Catriona Menzies-Pike 

Desolation by Hossein Asgari review – an accomplished exploration of love, truth and the cruelty of fate

A storyteller who lies in service of truth meets a writer who doesn’t believe in true stories in this sophomore work set in Adelaide and post-revolutionary Iran
  
  

Composite of author Hossein Asgari alongside Desolation book cover
Hossein Asgari’s second novel Desolation is out now. Composite: Cath Leo/Ultimo Press

Does a novel need a factchecker? Not for the kinds of truths that Amin, the scruffy protagonist of Hossein Asgari’s second novel, Desolation, holds dear. He accosts a young Iranian-Australian writer in an Adelaide cafe and announces that he has a story for him: “It’s a true story, not one of those made-up, pointless whatever it is that you people write.” The writer is sceptical – “I have no interest in a true story, if such a thing exists” – but he listens.

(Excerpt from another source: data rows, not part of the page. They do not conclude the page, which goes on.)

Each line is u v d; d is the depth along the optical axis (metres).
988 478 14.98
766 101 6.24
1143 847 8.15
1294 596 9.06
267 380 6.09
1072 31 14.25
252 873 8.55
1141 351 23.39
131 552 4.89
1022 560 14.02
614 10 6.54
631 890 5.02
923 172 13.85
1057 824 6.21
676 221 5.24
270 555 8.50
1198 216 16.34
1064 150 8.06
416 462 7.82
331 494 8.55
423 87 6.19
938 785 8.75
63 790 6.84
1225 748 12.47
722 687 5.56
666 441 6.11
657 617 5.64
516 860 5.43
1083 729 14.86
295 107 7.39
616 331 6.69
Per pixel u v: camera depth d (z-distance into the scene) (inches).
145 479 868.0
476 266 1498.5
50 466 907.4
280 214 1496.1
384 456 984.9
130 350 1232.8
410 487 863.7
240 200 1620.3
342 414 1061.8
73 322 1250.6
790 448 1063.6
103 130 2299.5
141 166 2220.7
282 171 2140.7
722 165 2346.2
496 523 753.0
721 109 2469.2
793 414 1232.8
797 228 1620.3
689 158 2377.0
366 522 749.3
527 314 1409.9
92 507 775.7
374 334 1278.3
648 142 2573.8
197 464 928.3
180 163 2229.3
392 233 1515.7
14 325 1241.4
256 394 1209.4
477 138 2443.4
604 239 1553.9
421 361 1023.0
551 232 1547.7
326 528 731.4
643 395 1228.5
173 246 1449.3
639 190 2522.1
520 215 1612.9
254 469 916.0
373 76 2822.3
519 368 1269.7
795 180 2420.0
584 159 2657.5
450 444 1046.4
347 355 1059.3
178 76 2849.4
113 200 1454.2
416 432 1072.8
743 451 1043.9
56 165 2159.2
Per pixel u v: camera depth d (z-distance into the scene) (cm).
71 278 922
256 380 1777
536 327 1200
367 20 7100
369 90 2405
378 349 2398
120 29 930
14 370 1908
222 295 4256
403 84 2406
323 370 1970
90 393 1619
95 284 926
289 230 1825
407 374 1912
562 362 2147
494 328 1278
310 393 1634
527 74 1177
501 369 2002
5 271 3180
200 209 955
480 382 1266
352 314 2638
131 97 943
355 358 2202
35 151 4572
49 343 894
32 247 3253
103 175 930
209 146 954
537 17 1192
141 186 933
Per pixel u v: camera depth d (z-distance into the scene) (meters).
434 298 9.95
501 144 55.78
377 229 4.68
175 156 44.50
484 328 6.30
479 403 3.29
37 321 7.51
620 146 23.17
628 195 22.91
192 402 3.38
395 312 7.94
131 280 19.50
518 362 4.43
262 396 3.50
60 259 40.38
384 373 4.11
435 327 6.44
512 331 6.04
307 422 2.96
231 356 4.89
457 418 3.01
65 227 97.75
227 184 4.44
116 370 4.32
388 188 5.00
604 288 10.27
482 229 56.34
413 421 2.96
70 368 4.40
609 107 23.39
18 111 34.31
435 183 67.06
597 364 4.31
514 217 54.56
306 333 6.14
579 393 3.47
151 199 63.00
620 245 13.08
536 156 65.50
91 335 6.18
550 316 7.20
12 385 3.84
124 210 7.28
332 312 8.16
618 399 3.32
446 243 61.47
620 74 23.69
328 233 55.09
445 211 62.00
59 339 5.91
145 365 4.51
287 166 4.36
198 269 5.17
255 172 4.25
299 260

The writer is never named and Amin is not the stranger’s real name but, over a series of meetings in parks and cafes, Amin tells the writer his story. The bulk of the novel follows Amin’s life in post-revolutionary Iran, in the aftermath of the war with Iraq, and is narrated in the third person by a writer. But which one? Asgari is an Iranian-Australian writer who lives in Adelaide and he dares the reader to identify him in or with the narrative. Desolation flirts with the narrative conventions of autofiction but has loftier preoccupations than the relationship between the author and narrator. During one of their last meetings, Amin tells the writer: “You can add whatever you want to my story as long as you’re telling the truth even when you lie.”

A storyteller who lies in service of truth and a writer who doesn’t believe in true stories: this is the framing for Desolation, a bleak and digressive coming-of-age story. It is inhabited by many doubles, starting with Amin and the writer, and the plot is advanced through a puzzle of nested stories and coincidences, further bedevilling a reader inclined to factcheck its truths. Our storytellers are unreliable, both because they are forgetful and because they are untrustworthy and changeable; dreams, religious belief, romantic rapture and a capacity to be transformed by art keep the characters from a rational grasp of the world and hold Desolation at one remove from realism.

We follow Amin through his adolescent infatuation with his neighbour Parvaneh, whose family exudes bourgeois cosmopolitanism. He becomes fascinated by western culture and develops a half-formed ambition to travel to the west to study, inspired by his older brother Hamid.

But the sudden, violent death of Hamid ruptures this reverie. Hamid died in an event that the reader can factcheck: the obliteration of an Iran Air flight in 1988 by a US guided missile, an accident that killed 290 people. Amin, in his grief and inchoate rage, experiments with new identities and renounces the dilettantism of his illicit dalliances with Parvaneh.

When Amin undertakes his compulsory military service he finds some temporary solace: “He slept, ate, and was worked to death: the kind of break he had been waiting for all these years.” Still impressionable, and still an utter romantic about love and friendship, Amin finds himself in the orbit of militant Islamists. His rage, his new friends tell him, is holy. Amin is unconvinced – yet he is drawn against his doubts to meet an al-Qaida official in Pakistan. The hand of fate deals the naive young man another disastrous suite of coincidences and explosions, and he must eventually flee Iran.

This is the weary man, a compound of grief and desire, his rage exhausted, who confronts the writer in the cafe. He has been a student, a restaurateur, a businessman and, finally, he moves to Adelaide where he “started doing the one thing that made sense to him: nothing.” Asgari thus presents Amin as the quintessential Dostoevskian antihero.

Desolation plumbs themes of exile and alienation explored by another novelist and close reader of Dostoevsky based in Adelaide: JM Coetzee, whose influence is apparent in the novel’s style, which is at once sparse and richly suggestive. It’s exciting to read a new work of Australian fiction with such an ambitious agenda, one that eschews the received tropes and facile morality of so much contemporary literary fiction. As the title of this novel presages, the ironies of Desolation are bitter indeed and, if there are lessons to be learned, none of them offer redemption.

Readers who seek a documentary account of life in Iran in the late 1980s and early 1990s may be disappointed by Desolation, a stylish novel concerned with truths that exist beyond the grasp of the historian, and indeed the factchecker. It is a work preoccupied with love, truth and the cruelty of fate. This, by implication, is the kind of inquiry that can only be undertaken by storytellers and, as such, Desolation is an accomplished affirmation of the necessity of the novelist’s craft.